Halle Walters is one step closer to becoming an Olympic athlete.
The 18-year-old Bellerose Composite High School graduate and current rugby player for the University of Alberta Pandas has been named one of 100 finalists in this year's season of RBC Training Ground.
RBC Training Ground is a national scouting program that seeks "athletes between the ages of 14 and 25 that will fuel the Canadian Olympic pipeline," as described on the program's website.
The search takes place through qualifying events held throughout the country where athletes are tested on a variety of skills, such as strength, speed, endurance, and power. Top performers in qualifying events are then recruited by national sport organizations — such as Rugby Canada, in Walters's case — and move on to compete in the final competition, which will take place this year in Ottawa on Oct. 22.
Rugby Canada wasn't the first organization to contact Walters after her showing at a qualifying event in Calgary this past April, she said.
"I got recruited by Cycling Canada initially, and then in August I got recruited by Rugby Canada. I was already so excited to get recruited for cycling, but to get recruited for rugby, too, was awesome.”

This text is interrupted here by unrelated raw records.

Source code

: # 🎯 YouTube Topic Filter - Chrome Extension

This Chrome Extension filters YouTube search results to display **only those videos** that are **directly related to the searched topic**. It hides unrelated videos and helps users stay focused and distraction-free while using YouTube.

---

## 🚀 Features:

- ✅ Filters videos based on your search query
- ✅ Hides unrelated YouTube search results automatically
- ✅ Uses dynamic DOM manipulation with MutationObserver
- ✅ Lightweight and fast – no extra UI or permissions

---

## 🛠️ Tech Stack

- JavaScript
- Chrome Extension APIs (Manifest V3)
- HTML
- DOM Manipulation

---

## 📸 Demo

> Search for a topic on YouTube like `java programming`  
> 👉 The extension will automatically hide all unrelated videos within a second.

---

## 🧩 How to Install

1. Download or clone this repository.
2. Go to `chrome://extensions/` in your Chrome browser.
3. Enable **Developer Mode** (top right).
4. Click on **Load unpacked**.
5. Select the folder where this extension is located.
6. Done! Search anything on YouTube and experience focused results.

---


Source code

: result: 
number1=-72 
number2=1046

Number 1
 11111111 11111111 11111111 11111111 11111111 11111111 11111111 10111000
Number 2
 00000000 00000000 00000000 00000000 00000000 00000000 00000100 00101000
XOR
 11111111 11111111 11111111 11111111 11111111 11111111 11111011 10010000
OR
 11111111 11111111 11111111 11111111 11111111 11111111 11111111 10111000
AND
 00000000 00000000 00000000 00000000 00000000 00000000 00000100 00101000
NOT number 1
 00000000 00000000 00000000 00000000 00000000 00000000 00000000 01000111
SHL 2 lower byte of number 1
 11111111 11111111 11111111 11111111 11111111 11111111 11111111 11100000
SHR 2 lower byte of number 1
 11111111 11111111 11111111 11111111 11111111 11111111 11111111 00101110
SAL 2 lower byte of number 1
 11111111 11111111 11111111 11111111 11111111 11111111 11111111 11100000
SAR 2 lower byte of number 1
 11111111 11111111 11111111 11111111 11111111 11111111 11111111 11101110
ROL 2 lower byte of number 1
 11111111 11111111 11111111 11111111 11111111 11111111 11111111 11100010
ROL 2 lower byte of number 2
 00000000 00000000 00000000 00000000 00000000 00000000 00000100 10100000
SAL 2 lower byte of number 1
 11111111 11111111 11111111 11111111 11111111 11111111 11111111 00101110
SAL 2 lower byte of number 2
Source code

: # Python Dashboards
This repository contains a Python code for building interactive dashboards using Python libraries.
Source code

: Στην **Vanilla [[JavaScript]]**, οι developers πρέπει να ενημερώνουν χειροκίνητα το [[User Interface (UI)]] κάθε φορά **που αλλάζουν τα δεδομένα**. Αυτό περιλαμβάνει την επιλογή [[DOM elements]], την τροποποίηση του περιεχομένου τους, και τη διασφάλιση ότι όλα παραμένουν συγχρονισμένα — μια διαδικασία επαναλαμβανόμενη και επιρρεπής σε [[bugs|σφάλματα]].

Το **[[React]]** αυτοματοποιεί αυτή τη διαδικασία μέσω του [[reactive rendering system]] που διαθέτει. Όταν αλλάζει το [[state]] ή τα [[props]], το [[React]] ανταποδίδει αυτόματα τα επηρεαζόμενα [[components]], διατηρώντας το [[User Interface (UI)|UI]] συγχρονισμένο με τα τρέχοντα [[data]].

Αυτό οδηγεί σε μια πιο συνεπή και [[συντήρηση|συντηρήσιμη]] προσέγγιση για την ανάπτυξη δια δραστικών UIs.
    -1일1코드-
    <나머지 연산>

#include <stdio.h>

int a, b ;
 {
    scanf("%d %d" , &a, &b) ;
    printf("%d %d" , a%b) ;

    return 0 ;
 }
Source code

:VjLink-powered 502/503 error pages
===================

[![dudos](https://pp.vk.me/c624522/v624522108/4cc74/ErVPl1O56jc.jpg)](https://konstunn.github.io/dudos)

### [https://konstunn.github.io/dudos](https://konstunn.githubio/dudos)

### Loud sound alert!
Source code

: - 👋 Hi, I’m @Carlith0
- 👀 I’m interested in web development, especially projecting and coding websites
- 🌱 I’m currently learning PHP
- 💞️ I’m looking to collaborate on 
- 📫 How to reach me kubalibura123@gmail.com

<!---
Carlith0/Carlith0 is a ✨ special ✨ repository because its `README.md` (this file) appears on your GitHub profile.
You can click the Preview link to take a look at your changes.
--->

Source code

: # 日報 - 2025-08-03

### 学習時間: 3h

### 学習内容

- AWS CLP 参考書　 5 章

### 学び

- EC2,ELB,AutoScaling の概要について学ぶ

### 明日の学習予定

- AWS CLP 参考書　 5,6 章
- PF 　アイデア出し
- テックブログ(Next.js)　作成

Walters said competitive cycling is something she has never considered, let alone tried before, but her vertical jumping and sprinting test results caught Cycling Canada's eye.
"It doesn’t matter your past, or what sports you played," Walters said regarding her recruitment by Cycling Canada. “It’s just purely based off the tests you do."
Walters's inspiration for participating in a qualifying event, she said, was knowing that Canada's national rugby team already includes RBC Training Ground alumni, such as Chloe Daniels, Fancy Bermudez, and Krista Scurfield.
"A bunch of the rugby Canada girls are RBC Olympians, and that’s how they got there, so I thought it was a super cool way to get there," Walters said.
Walters's rugby career began just a few years ago when she started high school.
“When I got to Grade 10, the rugby coach [Jason Dabbagh] immediately recruited me," she said. "[Dabbagh] is one of the main reasons I’m playing rugby, and I think he’s why I’m where I am today.”
Today, Walters is getting her first taste of university-level rugby with the U of A Pandas while she studies kinesiology.
"It’s been super fun so far," she said. "High school was really fun but [this] different level has been really interesting and fun to be a part of.”
In Ottawa, Walters will be facing off against the 99 other finalists to be one of 30 athletes to earn funding, a spot on the athlete's sport-respective national team, and an accelerated path to the Olympics.
“I think for me a big part of it is representing how I got there, and who got me there," Walters said, crediting Dabbagh, her track and field coaches, and her family for supporting her athletic career.
"Being able to compete against that level of like-minded athletes and hard-working athletes and being able to come up that far is a huge accomplishment for anyone.”
Leading up to the final competition, Walters said when she's not playing, she's doing strength training, and training with track and field coaches.
“Every day I don’t have rugby I’ve been trying to go out there because [sprinting is] one of the major tests," she said.
Since RBC Training Ground's inception in 2016, 1,600 participants have been identified as potential Olympic-calibre athletes.
Thirteen program alumni have competed in two Olympic games, including Sherwood Park's Kelsey Mitchell, who won a gold medal in cycling at the 2020 Olympics in Tokyo.